Un’altro circostanza nuova citata dal pg tira in ballo una storia di tangenti. L’imprenditore messinese, e gola profonda, Antonino Giuliano ha ricostruito gli interessi del boss bagherese Michelangelo Alfano nel mondo della sanità. Alfano progettava di costruire delle cliniche private e per mandare in porto l’affare era pronto a pagare una mega tangente da dieci miliardi di lire al duo Aiello-Cuffaro. L’affare saltò e la mazzetta non sarebbe stata pagata.
Infine, c’è il verbale di Gioacchino Pennino, il pentito che ha ricostruito i perversi legami fra la mafia e la politica. Pennino ha raccontato che alle elezioni comunali di Palermo del 1989 la mafia decise di appoggiare una sfilza di giovani democristiani, tra cui Totò Cuffaro. Attraverso di loro la mafia voleva penetrare nel consiglio comunale del capoluogo siciliano.

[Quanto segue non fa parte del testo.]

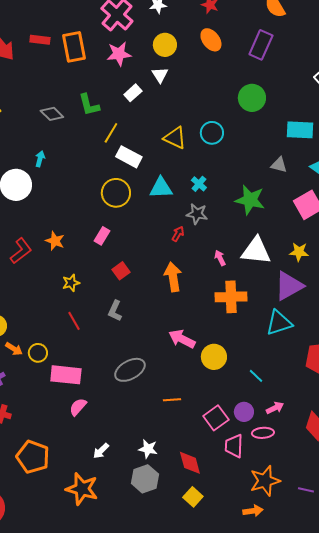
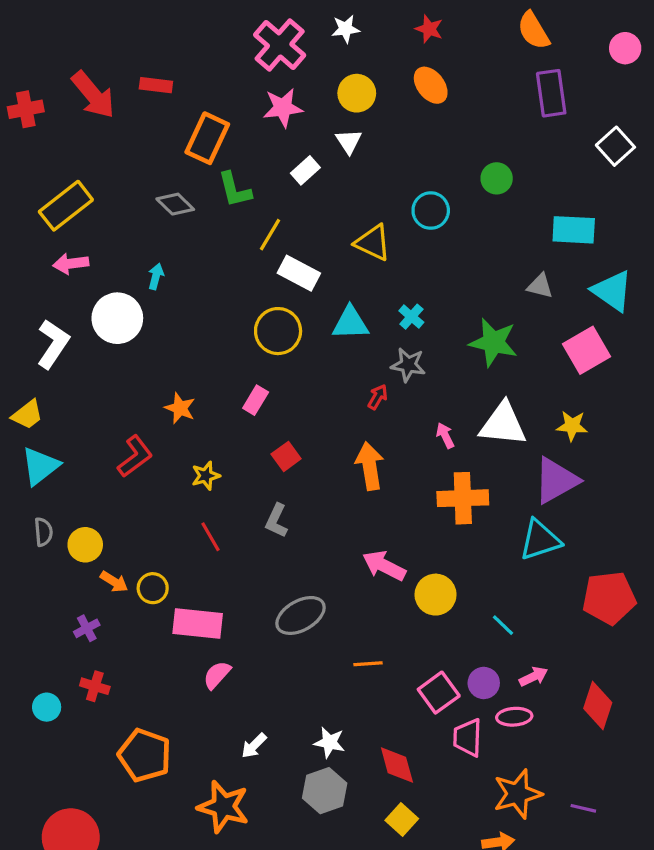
purple rectangle: (261, 45) -> (551, 93), moved, turned -32
orange rectangle: (74, 47) -> (207, 138), moved, turned 36
green circle: (252, 98) -> (497, 178), size x0.7
cyan circle: (212, 133) -> (431, 211), moved
red L-shape: (21, 251) -> (135, 456), moved

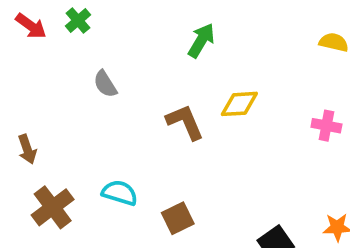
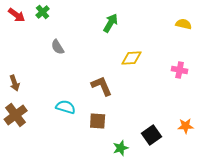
brown L-shape: (185, 122) -> (102, 86), moved
brown cross: (53, 207) -> (16, 115), moved
brown square: (178, 218) -> (98, 121), turned 30

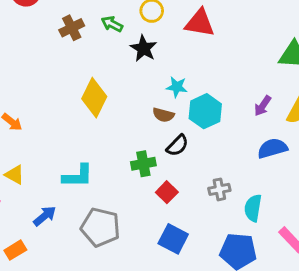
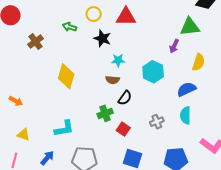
brown cross: (72, 28) -> (35, 41), moved
black star: (144, 48) -> (102, 38), moved
purple arrow: (263, 106) -> (174, 46), moved
cyan hexagon: (205, 111) -> (153, 72), moved
cyan semicircle: (253, 208) -> (185, 115), moved

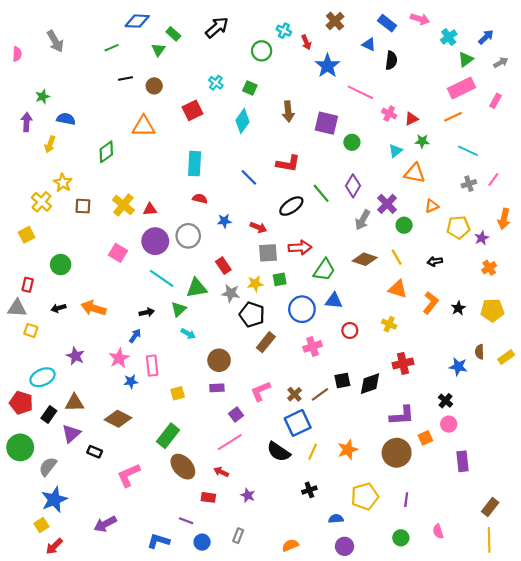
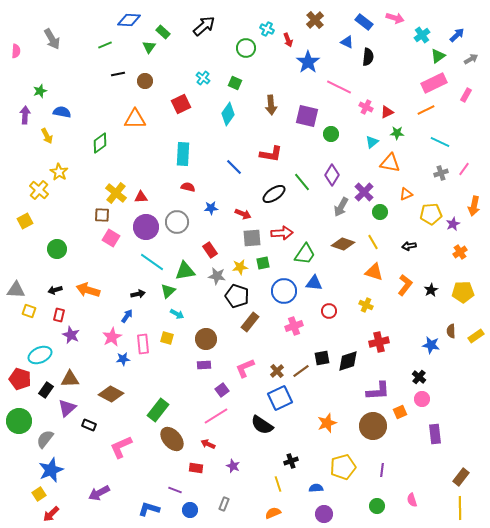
yellow arrow: (50, 144) -> (47, 136), turned -49
brown square: (83, 206) -> (102, 215), moved
red rectangle: (28, 285) -> (59, 315), moved
yellow square: (178, 393) -> (167, 338), moved, turned 32
yellow line: (313, 452) -> (278, 484), moved, turned -42

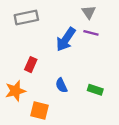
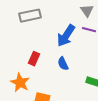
blue semicircle: (61, 85) -> (63, 64), moved
orange star: (15, 91) -> (20, 83), turned -30

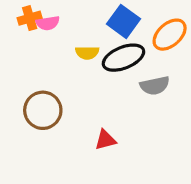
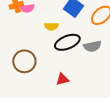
black ellipse: (123, 58) -> (67, 42), moved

“Nessuna prova nuova”, hanno replicato i legali della difesa. L’avvocato Oreste Dominioni, che assiste l’imputato insieme a Nino Caleca e Nino Mormino, ha parlato di “processo nato con un vizio genetico che non può concludersi altrimenti che con un divieto di doppio giudicato”. Il riferimento è alle accuse che sono costate a Cuffaro la condanna che sta scontando a Rebibbia dove ha fatto il suo ingresso il 22 gennaio del 2011. Quel giorno le parole del procuratore generale della Cassazione, Giovanni Galati, alimentarono più di una speranza nell’imputato. A sorpresa era stata chiesta l’esclusione dell’aggravante mafiosa, ma i giudici della Suprema Corte furono contrari. Gli stessi giudici che nella motivazione spiegarono la contiguità con la mafia dell’ex governatore. Per la Cassazione è stata “accertata la sussistenza di ripetuti contatti” fra l’ex presidente e “vari esponenti” di Cosa Nostra. Una frequentazione che “spiega” quale sia stato “l’atteggiamento psichico” dello stesso Cuffaro nel rivelare al boss di Brancaccio, Giuseppe Guttadauro, “con il quale aveva stipulato un accordo politico-mafioso”, che c’era una microspia in casa del capomandamento. Cuffaro così determinò la “fine sostanziale” dell’indagine da cui sarebbero potuti venire fuori nuovi e importanti elementi investigativi sui quei perversi rapporti fra mafia e politica.